- Check your understanding -
• a. Do these statements agree with the passage on debt-for-nature swaps? (i) Ecuador's deal refinanced $1.6bn of its commercial debt. (ii) Barbados entered into its debt-for-nature deal in 2019. (iii) According to Bloomberg, the market for debt-for-nature swaps is poised to exceed $800bn. Answer yes or no for each, quoting the words of the passage that decide it.
• b. Can you carry on the passage on debt-for-nature swaps, starting after its last sentence?

- Selected passage -
= Beginning of Section =

Are debt-for-nature swaps the way forward for conservation?

Ecuador says its $1.6bn deal will help pay for Galápagos Islands conservation.
Ecuador says its $1.6bn deal will help pay for Galápagos Islands conservation. Photograph: Carlos Espinosa/AFP/Getty Images

After decades in the wilderness, and familiar to only those in the know, “debt-for-nature swaps” are becoming one of the hottest things in conservation finance. Last month, Ecuador struck the biggest deal of its kind: refinancing $1.6bn (£1.3bn) of its commercial debt at a discount in exchange for a consistent revenue stream for conservation around the Galápagos Islands.

Other nature-rich countries that are struggling to pay their debts have taken notice and deals are rumoured in Gabon and Sri Lanka. The market for debt-for-nature swaps is poised to exceed $800bn, according to Bloomberg, prompting fierce competition between banks as demand for green investments increases.

Portait of man superimposed on picture of turtle swimming
The ‘father of biodiversity’ Dr Thomas Lovejoy, in 2005. He had the original idea behind debt-for-nature swaps. Photograph: Dallas Kilponen/SMH/Getty Images

Debt-for-nature swaps mean reducing a developing country’s debt burden in exchange for guaranteed finance for nature. Supporters of the concept – which has its roots in the 1980s debt crisis and an idea from the late “father of biodiversity”, Thomas Lovejoy – say it is a win-win for financiers, countries and conservationists.

This week, the subject will be on the agenda at the Summit for a New Global Financing Pact in Paris, spearheaded by the French president, Emmanuel Macron, and the prime minister of Barbados, Mia Mottley. Barbados entered into its own $150m debt-for-nature deal in 2021.

“The world is facing a biodiversity, climate and debt crisis, which is even more pronounced in the developing world,” says Slav Gatchev, managing director of sustainable debt for the Nature Conservancy (TNC), which is often involved in facilitating deals.

“There is an overlap between biodiversity hotspots in the tropics and excessive levels of debt,” he says. “Typically, countries approach us because they’ve seen that these deals can be done at scale.

= End of Section =

(Records excerpted from a collection)
= Beginning of Section =

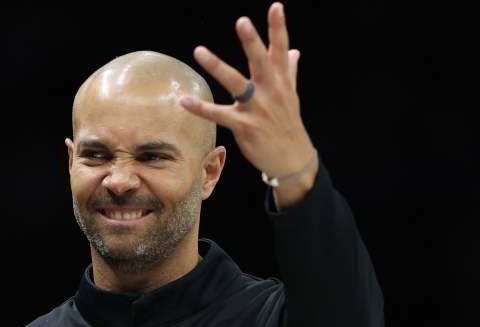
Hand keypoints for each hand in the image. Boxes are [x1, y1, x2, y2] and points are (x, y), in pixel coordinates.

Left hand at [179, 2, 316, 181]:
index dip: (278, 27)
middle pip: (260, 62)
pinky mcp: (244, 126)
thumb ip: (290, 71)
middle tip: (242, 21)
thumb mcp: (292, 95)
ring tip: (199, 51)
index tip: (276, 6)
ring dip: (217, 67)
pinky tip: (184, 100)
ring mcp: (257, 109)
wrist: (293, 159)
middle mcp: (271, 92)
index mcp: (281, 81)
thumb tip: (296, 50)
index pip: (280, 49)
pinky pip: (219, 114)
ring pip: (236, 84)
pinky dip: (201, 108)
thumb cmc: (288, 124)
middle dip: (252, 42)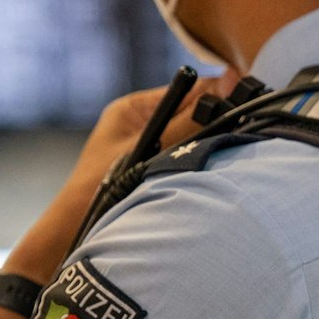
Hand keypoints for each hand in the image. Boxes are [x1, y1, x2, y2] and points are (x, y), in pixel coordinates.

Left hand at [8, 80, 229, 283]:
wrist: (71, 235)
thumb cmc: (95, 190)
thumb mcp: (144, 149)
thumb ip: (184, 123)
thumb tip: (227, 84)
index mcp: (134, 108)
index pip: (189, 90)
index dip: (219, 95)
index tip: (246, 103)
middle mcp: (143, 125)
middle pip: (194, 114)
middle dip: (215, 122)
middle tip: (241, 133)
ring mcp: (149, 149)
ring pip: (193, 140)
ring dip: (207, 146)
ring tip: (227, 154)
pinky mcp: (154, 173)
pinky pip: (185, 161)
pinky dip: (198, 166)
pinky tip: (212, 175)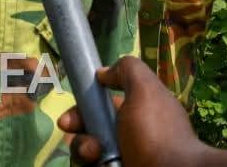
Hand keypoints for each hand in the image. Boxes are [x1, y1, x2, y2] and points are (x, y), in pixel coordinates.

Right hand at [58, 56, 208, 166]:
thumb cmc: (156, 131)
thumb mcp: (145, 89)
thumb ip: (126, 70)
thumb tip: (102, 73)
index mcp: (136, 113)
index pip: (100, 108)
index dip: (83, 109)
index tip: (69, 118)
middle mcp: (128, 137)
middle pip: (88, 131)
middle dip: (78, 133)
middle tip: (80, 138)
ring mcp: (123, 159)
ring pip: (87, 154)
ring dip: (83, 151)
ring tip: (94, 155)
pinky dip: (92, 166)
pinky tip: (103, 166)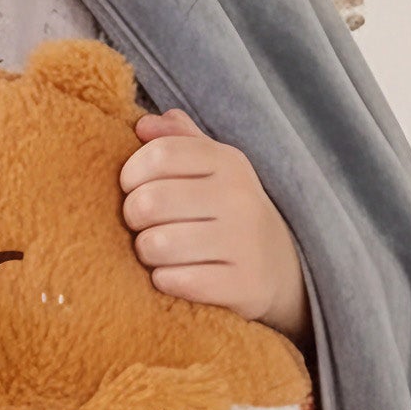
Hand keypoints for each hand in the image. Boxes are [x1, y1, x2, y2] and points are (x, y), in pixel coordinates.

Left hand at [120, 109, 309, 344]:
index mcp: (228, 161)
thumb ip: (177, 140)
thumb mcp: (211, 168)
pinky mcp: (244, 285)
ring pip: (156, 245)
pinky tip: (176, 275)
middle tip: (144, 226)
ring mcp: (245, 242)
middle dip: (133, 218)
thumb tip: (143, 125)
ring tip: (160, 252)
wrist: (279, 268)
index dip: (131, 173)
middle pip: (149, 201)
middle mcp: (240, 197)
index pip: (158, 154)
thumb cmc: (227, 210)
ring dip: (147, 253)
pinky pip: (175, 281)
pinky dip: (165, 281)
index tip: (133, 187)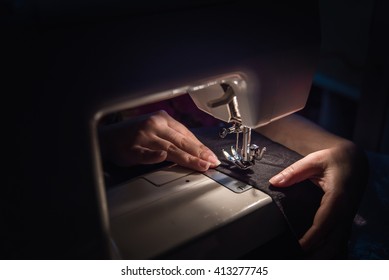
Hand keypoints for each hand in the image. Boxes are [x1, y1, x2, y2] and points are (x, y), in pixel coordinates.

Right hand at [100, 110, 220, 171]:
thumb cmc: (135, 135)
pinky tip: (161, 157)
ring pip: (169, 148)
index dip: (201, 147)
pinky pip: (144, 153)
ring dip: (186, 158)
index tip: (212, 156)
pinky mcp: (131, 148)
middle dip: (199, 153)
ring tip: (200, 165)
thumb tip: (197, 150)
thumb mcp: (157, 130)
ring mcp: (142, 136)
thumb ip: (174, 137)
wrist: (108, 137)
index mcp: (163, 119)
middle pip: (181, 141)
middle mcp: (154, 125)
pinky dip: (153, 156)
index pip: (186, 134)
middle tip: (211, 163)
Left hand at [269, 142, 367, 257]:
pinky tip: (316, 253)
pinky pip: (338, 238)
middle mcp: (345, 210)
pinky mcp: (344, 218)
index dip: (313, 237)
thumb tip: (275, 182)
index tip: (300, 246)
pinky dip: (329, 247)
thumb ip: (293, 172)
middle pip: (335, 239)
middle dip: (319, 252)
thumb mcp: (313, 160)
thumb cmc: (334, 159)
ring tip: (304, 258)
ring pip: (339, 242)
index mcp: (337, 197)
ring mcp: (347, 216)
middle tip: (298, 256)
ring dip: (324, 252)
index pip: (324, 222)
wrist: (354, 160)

= End of Section =

- Answers below -
• a.
(i) Yes: "refinancing $1.6bn (£1.3bn) of its commercial debt at a discount"
(ii) No: "Barbados entered into its own $150m debt-for-nature deal in 2021."
(iii) Yes: "The market for debt-for-nature swaps is poised to exceed $800bn, according to Bloomberg"

• b.
“You can move the needle in terms of financial pinch points, resolving liquidity constraints before they become solvency problems and, because of our role as a conservation organisation, we can be an honest broker when it comes to implementing these programmes on the ground.”

But detractors of the deals warn of greenwashing, and have criticised agreements in which banks often take large fees with comparatively small amounts going to conservation.

In a note to investors in January, Barclays questioned the green credentials of debt-for-nature swaps – often sold as ESG (environmental, social and governance) investments – because only a small fraction of the deal size ends up with conservation. This claim is strongly disputed by the banks involved.

Separately, Daniel Ortega Pacheco, a former Ecuadorian environment minister, is concerned about the potential implications of the agreements for sovereignty. Last month’s Galápagos agreement requires Ecuador to provide about $18m a year to conserve waters near the islands, mostly for a new Hermandad marine reserve that hosts whale sharks, blue whales and leatherback turtles.

“When you take a closer look at nature-for-debt swaps, Moody’s actually says they count as a default. [A deal] might prejudice developing countries in the long term and there are restrictions on how the money can be spent. Even after the second world war, Germany was free to decide where to invest,” he says.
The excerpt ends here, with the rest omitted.